> [Task goal] Please reproduce word for word the part of the entries that starts with the line containing "走进位于天府新区的成都科创生态岛，这里是" and ends with the line containing "Crochet 2 - 2,5", including both of those lines. Leave the pictures out of your answer.

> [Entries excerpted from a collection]
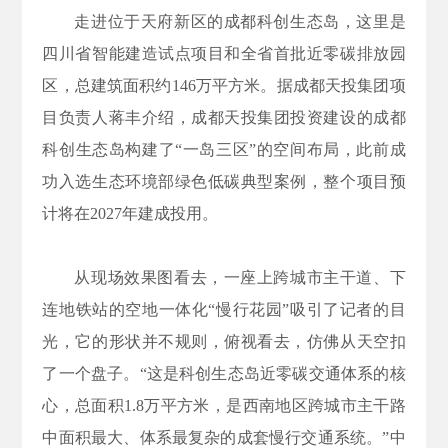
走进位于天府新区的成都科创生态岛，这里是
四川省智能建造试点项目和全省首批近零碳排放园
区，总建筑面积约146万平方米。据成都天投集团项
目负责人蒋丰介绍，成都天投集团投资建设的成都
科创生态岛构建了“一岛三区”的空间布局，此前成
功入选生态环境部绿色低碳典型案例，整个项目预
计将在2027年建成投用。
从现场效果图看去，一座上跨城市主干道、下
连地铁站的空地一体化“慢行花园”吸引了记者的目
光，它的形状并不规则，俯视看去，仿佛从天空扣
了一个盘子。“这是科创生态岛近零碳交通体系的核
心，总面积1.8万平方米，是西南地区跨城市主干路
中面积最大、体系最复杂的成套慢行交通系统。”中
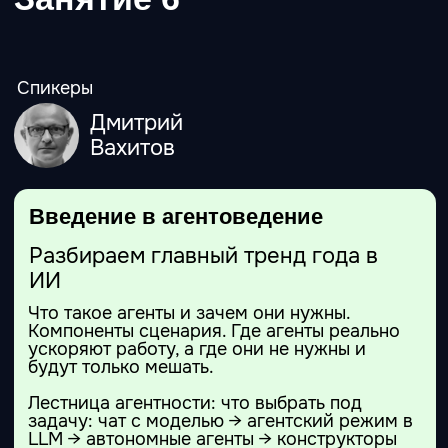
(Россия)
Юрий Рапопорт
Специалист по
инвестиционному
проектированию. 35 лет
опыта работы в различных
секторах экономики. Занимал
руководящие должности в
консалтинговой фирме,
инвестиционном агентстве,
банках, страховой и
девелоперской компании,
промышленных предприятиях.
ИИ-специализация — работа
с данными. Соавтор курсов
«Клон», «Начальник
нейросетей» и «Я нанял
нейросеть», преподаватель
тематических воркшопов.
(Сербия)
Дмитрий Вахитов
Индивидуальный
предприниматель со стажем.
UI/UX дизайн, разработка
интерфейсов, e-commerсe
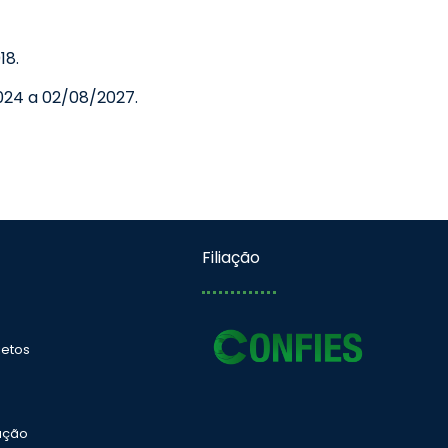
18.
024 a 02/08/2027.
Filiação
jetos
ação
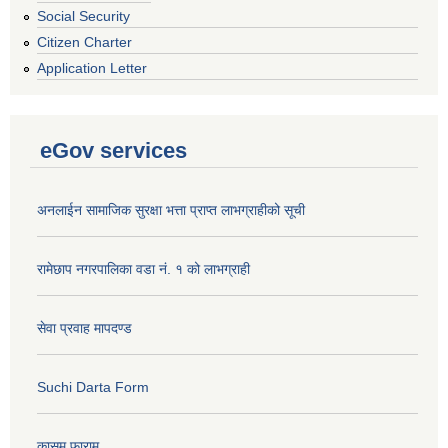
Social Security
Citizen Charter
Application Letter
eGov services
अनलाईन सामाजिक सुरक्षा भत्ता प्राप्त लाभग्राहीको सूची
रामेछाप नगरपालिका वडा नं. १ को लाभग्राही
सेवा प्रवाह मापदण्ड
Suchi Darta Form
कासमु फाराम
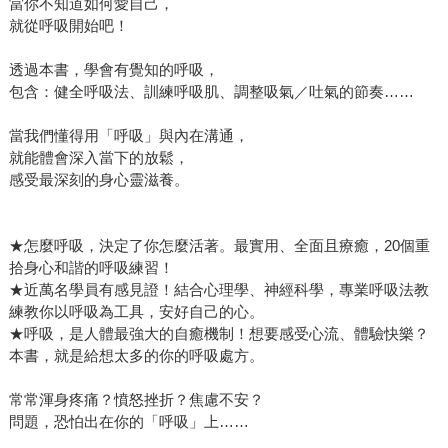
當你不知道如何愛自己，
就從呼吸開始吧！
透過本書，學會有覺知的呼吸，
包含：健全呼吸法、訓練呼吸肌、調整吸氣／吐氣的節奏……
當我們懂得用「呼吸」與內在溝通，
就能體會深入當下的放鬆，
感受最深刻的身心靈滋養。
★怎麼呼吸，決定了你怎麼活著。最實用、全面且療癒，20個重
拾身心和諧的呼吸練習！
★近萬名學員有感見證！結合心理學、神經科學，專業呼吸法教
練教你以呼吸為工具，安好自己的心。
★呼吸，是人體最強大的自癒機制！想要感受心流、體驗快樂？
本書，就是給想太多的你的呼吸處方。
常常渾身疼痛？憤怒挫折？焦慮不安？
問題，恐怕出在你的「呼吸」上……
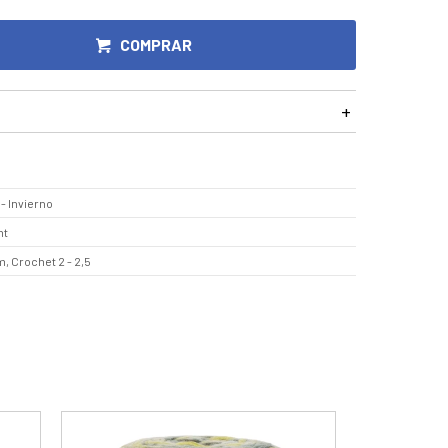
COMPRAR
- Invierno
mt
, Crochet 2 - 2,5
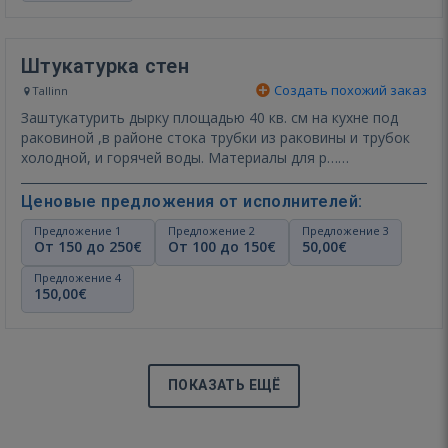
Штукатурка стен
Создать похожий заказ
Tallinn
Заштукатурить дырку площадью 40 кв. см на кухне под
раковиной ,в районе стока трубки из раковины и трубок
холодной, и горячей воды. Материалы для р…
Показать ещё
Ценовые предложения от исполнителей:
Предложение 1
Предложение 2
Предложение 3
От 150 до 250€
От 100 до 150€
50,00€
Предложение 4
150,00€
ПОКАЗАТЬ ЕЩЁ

==

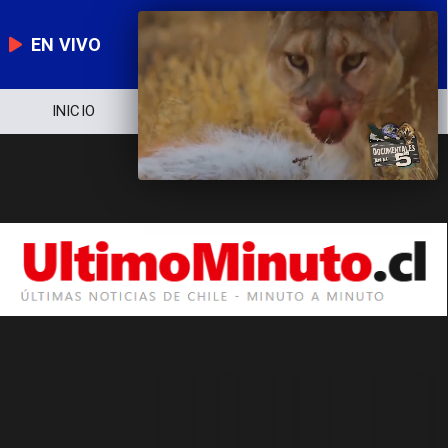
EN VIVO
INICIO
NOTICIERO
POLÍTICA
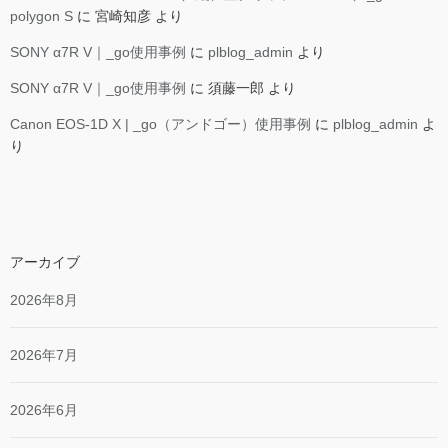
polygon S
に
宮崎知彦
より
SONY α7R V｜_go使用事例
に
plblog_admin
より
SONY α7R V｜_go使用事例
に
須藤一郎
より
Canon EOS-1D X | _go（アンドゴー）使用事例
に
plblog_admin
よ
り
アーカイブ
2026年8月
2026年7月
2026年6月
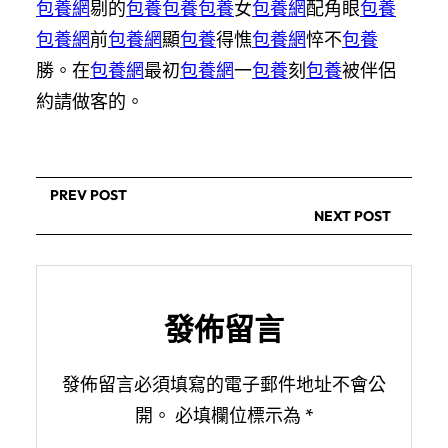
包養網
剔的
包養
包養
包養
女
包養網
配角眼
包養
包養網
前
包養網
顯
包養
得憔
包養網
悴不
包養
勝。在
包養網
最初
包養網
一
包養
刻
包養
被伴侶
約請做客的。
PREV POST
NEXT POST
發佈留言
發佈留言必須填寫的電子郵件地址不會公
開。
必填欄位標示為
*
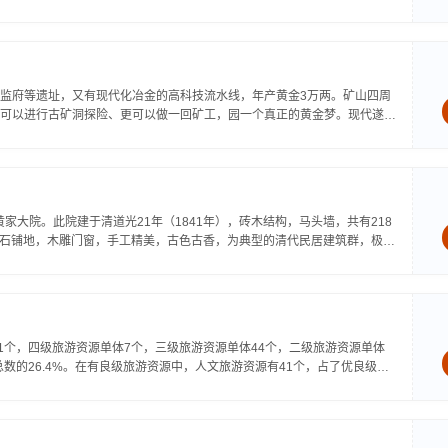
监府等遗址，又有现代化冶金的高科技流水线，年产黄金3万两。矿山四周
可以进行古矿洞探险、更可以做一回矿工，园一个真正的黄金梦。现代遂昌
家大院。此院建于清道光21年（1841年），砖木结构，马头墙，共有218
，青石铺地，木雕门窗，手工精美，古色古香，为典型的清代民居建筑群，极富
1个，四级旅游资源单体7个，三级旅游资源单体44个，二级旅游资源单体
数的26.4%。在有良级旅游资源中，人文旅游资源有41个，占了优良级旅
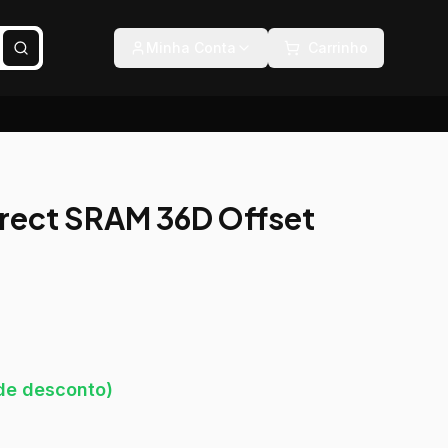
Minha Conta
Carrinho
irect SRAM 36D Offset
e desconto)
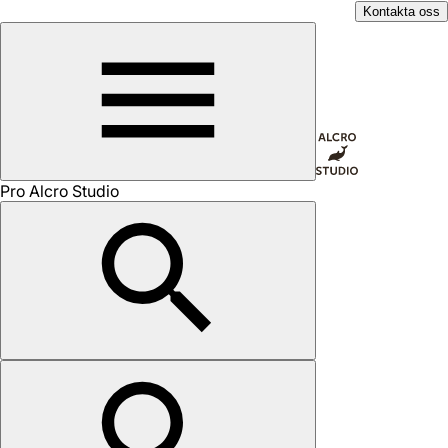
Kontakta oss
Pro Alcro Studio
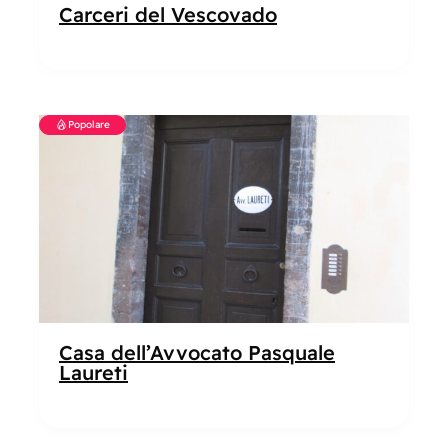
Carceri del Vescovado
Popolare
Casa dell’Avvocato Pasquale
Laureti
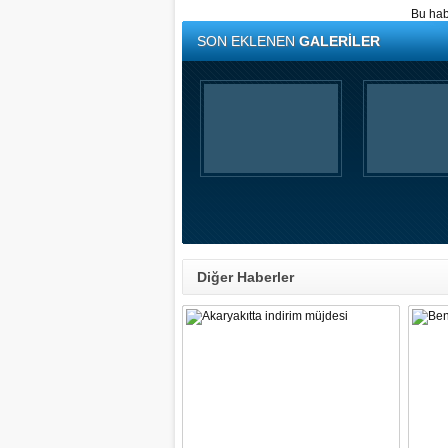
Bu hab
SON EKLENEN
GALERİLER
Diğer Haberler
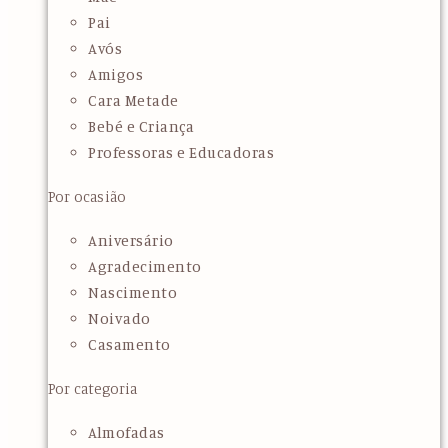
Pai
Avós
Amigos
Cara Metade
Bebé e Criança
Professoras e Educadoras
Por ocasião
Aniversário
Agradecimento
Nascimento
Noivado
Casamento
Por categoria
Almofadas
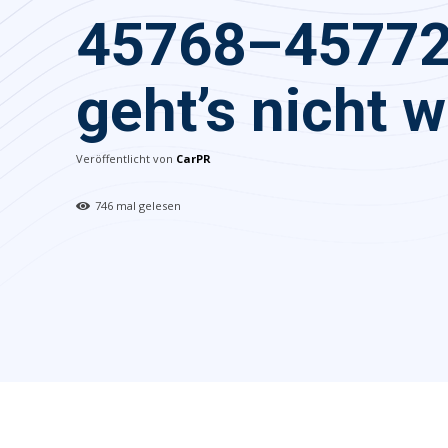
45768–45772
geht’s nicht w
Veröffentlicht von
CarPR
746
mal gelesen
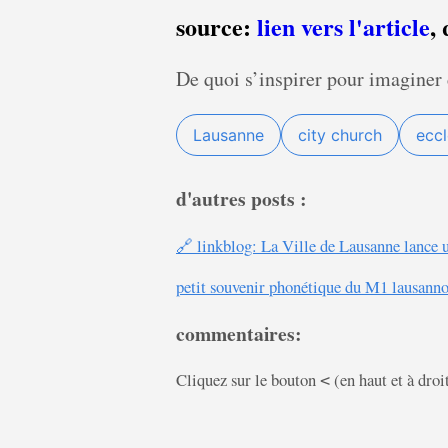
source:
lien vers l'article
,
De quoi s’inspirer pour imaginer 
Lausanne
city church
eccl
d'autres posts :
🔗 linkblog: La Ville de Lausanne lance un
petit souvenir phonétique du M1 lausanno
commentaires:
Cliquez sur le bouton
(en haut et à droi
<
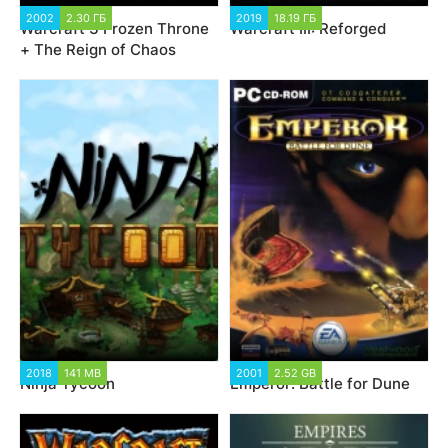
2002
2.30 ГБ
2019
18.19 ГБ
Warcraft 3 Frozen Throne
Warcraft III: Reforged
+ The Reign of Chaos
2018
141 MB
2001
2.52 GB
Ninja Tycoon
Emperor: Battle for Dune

> [Written solution]
走进位于天府新区的成都科创生态岛，这里是
四川省智能建造试点项目和全省首批近零碳排放园
区，总建筑面积约146万平方米。据成都天投集团项
目负责人蒋丰介绍，成都天投集团投资建设的成都
科创生态岛构建了“一岛三区”的空间布局，此前成
功入选生态环境部绿色低碳典型案例，整个项目预
计将在2027年建成投用。
从现场效果图看去，一座上跨城市主干道、下
连地铁站的空地一体化“慢行花园”吸引了记者的目
光，它的形状并不规则，俯视看去，仿佛从天空扣
了一个盘子。“这是科创生态岛近零碳交通体系的核
心，总面积1.8万平方米，是西南地区跨城市主干路
中面积最大、体系最复杂的成套慢行交通系统。”中
(Россия)
Юрий Рапопорт
Специалист по
инвестиционному
проектированию. 35 лет
опыта работы в различных
секторах экономики. Занимал
руководящие должности в
консалтинговой фирме,
инвестиционном агентстве,
банках, страховой и
девелоперской компании,
промышленных предприятиях.
ИИ-специализация — работа
с данными. Соавтор курсов
«Клон», «Начальник
нейросетей» и «Я нанял
нейросеть», преподаватель
тематических воркшопов.
(Сербия)
Дмитрий Вахитов
Индивидуальный
предприниматель со стажем.
UI/UX дизайн, разработка
интерфейсов, e-commerсe
18.
024 a 02/08/2027.
Filiação
jetos
ação
Social Security
Citizen Charter
Application Letter
eGov services
अनलाईन सामाजिक सुरक्षा भत्ता प्राप्त लाभग्राहीको सूची
रामेछाप नगरपालिका वडा नं. १ को लाभग्राही
सेवा प्रवाह मापदण्ड
Suchi Darta Form
कासमु फाराम
當你不知道如何愛自己，
就從呼吸開始吧！
透過本書，學會有覺知的呼吸，
包含：健全呼吸法、訓練呼吸肌、調整吸氣／吐氣的節奏……
當我們懂得用「呼吸」與內在溝通，
就能體會深入當下的放鬆，
感受最深刻的身心靈滋養。
★怎麼呼吸，決定了你怎麼活著。最實用、全面且療癒，20個重
拾身心和諧的呼吸練習！
★近萬名學員有感見證！結合心理學、神經科學，專業呼吸法教
練教你以呼吸為工具，安好自己的心。
★呼吸，是人體最強大的自癒機制！想要感受心流、體驗快樂？
本書，就是給想太多的你的呼吸處方。
常常渾身疼痛？憤怒挫折？焦慮不安？
問題，恐怕出在你的「呼吸」上……
COMPRAR
- Invierno
mt
, Crochet 2 - 2,5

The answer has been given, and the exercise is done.